◆ WHAT YOU HAVE TO DO ◆
Reproduce every one of the following items verbatim, preserving each line and its order.

◆ MATERIALS PROVIDED ◆
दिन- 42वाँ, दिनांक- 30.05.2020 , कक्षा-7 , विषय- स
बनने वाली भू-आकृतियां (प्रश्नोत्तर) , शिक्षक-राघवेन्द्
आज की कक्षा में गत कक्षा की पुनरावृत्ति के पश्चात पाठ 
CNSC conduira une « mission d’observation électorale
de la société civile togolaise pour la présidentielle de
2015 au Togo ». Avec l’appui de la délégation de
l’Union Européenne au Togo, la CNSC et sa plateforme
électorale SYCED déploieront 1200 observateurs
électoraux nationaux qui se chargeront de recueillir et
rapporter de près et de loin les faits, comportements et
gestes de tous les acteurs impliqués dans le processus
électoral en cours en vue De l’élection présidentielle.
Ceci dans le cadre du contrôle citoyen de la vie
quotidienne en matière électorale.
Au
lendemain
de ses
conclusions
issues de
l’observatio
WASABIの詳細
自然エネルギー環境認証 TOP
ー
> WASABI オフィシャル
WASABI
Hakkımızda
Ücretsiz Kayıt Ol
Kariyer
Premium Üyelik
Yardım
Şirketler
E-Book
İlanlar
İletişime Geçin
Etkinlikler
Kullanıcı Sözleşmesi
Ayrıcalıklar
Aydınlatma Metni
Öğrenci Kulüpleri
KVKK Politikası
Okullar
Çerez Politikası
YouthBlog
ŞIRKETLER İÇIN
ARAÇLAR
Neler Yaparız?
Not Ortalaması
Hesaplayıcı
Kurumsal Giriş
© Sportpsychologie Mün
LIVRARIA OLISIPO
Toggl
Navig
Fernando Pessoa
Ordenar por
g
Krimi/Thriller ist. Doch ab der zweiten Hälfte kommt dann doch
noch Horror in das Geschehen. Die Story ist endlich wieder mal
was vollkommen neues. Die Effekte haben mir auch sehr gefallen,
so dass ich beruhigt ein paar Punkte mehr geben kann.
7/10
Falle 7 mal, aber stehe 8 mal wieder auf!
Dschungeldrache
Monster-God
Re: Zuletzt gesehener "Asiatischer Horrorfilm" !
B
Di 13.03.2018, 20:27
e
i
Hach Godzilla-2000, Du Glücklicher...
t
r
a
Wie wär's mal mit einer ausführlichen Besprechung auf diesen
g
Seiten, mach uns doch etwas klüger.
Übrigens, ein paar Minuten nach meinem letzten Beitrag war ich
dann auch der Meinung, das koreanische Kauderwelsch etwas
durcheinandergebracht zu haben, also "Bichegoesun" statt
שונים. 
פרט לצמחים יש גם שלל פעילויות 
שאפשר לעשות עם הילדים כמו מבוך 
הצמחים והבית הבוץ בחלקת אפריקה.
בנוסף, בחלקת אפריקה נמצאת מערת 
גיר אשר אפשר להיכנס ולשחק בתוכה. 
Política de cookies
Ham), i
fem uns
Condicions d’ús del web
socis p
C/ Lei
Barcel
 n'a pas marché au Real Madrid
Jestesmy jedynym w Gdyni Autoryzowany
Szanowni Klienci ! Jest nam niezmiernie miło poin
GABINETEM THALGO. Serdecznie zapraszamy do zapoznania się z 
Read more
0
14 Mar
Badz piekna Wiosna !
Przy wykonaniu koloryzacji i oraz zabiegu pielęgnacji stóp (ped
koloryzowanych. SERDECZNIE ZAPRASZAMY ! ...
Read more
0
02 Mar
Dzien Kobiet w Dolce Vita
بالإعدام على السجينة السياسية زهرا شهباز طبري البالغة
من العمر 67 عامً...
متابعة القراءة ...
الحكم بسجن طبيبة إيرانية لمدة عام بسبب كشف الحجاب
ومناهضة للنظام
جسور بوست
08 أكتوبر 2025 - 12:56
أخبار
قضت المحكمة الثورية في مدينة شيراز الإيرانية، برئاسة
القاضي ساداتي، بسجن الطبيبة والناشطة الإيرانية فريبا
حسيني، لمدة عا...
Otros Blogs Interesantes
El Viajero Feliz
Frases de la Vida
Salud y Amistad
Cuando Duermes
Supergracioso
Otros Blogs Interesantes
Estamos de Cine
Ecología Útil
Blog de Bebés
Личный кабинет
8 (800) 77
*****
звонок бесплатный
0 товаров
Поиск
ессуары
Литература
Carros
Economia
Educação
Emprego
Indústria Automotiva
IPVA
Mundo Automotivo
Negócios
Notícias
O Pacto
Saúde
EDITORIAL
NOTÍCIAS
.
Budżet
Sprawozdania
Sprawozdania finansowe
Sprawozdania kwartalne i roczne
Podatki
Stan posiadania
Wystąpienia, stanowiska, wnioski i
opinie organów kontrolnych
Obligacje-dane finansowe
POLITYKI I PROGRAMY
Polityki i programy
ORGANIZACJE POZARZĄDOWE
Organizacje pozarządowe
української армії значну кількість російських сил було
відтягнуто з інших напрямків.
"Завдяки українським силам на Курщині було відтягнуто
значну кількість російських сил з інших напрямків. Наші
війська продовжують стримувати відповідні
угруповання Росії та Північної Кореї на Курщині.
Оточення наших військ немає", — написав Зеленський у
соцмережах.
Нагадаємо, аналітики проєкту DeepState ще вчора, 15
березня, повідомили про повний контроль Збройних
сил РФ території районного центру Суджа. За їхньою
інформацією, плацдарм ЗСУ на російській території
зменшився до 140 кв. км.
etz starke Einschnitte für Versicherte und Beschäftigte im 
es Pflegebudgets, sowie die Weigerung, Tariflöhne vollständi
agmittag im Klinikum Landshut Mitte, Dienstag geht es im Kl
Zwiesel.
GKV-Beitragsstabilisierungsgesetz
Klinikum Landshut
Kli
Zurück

◆ YOUR RESPONSE ◆
दिन- 42वाँ, दिनांक- 30.05.2020 , कक्षा-7 , विषय- स
बनने वाली भू-आकृतियां (प्रश्नोत्तर) , शिक्षक-राघवेन्द्
आज की कक्षा में गत कक्षा की पुनरावृत्ति के पश्चात पाठ 
CNSC conduira une « mission d’observation électorale
de la société civile togolaise pour la présidentielle de
2015 au Togo ». Avec l’appui de la délégation de
l’Union Européenne au Togo, la CNSC et sa plateforme
électorale SYCED déploieront 1200 observateurs
électoraux nationaux qui se chargeront de recueillir et
rapporter de près et de loin les faits, comportements et
gestes de tous les acteurs impliqués dans le processus
électoral en cours en vue De l’élection présidentielle.
Ceci dans le cadre du contrôle citoyen de la vie
quotidienne en matière électorale.
Au
lendemain
de ses
conclusions
issues de
l’observatio
WASABIの詳細
自然エネルギー環境認証 TOP
ー
> WASABI オフィシャル
WASABI
Hakkımızda
Ücretsiz Kayıt Ol
Kariyer
Premium Üyelik
Yardım
Şirketler
E-Book
İlanlar
İletişime Geçin
Etkinlikler
Kullanıcı Sözleşmesi
Ayrıcalıklar
Aydınlatma Metni
Öğrenci Kulüpleri
KVKK Politikası
Okullar
Çerez Politikası
YouthBlog
ŞIRKETLER İÇIN
ARAÇLAR
Neler Yaparız?
Not Ortalaması
Hesaplayıcı
Kurumsal Giriş
© Sportpsychologie Mün
LIVRARIA OLISIPO
Toggl
Navig
Fernando Pessoa
Ordenar por
g
Krimi/Thriller ist. Doch ab der zweiten Hälfte kommt dann doch
noch Horror in das Geschehen. Die Story ist endlich wieder mal
was vollkommen neues. Die Effekte haben mir auch sehr gefallen,
so dass ich beruhigt ein paar Punkte mehr geben kann.
7/10
Falle 7 mal, aber stehe 8 mal wieder auf!
Dschungeldrache
Monster-God
Re: Zuletzt gesehener "Asiatischer Horrorfilm" !
B
Di 13.03.2018, 20:27
e
i
Hach Godzilla-2000, Du Glücklicher...
t
r
a
Wie wär's mal mit einer ausführlichen Besprechung auf diesen
g
Seiten, mach uns doch etwas klüger.
Übrigens, ein paar Minuten nach meinem letzten Beitrag war ich
dann auch der Meinung, das koreanische Kauderwelsch etwas
durcheinandergebracht zu haben, also "Bichegoesun" statt
שונים. 
פרט לצמחים יש גם שלל פעילויות 
שאפשר לעשות עם הילדים כמו מבוך 
הצמחים והבית הבוץ בחלקת אפריקה.
בנוסף, בחלקת אפריקה נמצאת מערת 
גיר אשר אפשר להיכנס ולשחק בתוכה. 
Política de cookies
Ham), i
fem uns
Condicions d’ús del web
socis p
C/ Lei
Barcel
 n'a pas marché au Real Madrid
Jestesmy jedynym w Gdyni Autoryzowany
Szanowni Klienci ! Jest nam niezmiernie miło poin
GABINETEM THALGO. Serdecznie zapraszamy do zapoznania się z 
Read more
0
14 Mar
Badz piekna Wiosna !
Przy wykonaniu koloryzacji i oraz zabiegu pielęgnacji stóp (ped
koloryzowanych. SERDECZNIE ZAPRASZAMY ! ...
Read more
0
02 Mar
Dzien Kobiet w Dolce Vita
بالإعدام على السجينة السياسية زهرا شهباز طبري البالغة
من العمر 67 عامً...
متابعة القراءة ...
الحكم بسجن طبيبة إيرانية لمدة عام بسبب كشف الحجاب
ومناهضة للنظام
جسور بوست
08 أكتوبر 2025 - 12:56
أخبار
قضت المحكمة الثورية في مدينة شيراز الإيرانية، برئاسة
القاضي ساداتي، بسجن الطبيبة والناشطة الإيرانية فريبا
حسيني، لمدة عا...
Otros Blogs Interesantes
El Viajero Feliz
Frases de la Vida
Salud y Amistad
Cuando Duermes
Supergracioso
Otros Blogs Interesantes
Estamos de Cine
Ecología Útil
Blog de Bebés
Личный кабинет
8 (800) 77
*****
звонок бесплатный
0 товаров
Поиск
ессуары
Литература
Carros
Economia
Educação
Emprego
Indústria Automotiva
IPVA
Mundo Automotivo
Negócios
Notícias
O Pacto
Saúde
EDITORIAL
NOTÍCIAS
.
Budżet
Sprawozdania
Sprawozdania finansowe
Sprawozdania kwartalne i roczne
Podatki
Stan posiadania
Wystąpienia, stanowiska, wnioski i
opinie organów kontrolnych
Obligacje-dane finansowe
POLITYKI I PROGRAMY
Polityki i programy
ORGANIZACJE POZARZĄDOWE
Organizacje pozarządowe
української армії значну кількість російських сил було
відтягнуто з інших напрямків.
"Завдяки українським силам на Курщині було відтягнуто
значну кількість російських сил з інших напрямків. Наші
війська продовжують стримувати відповідні
угруповання Росії та Північної Кореї на Курщині.
Оточення наших військ немає", — написав Зеленський у
соцмережах.
Нагадаємо, аналітики проєкту DeepState ще вчора, 15
березня, повідомили про повний контроль Збройних
сил РФ території районного центру Суджа. За їхньою
інформацією, плацдарм ЗСУ на російській території
зменшився до 140 кв. км.
etz starke Einschnitte für Versicherte und Beschäftigte im 
es Pflegebudgets, sowie die Weigerung, Tariflöhne vollständi
agmittag im Klinikum Landshut Mitte, Dienstag geht es im Kl
Zwiesel.
GKV-Beitragsstabilisierungsgesetz
Klinikum Landshut
Kli
Zurück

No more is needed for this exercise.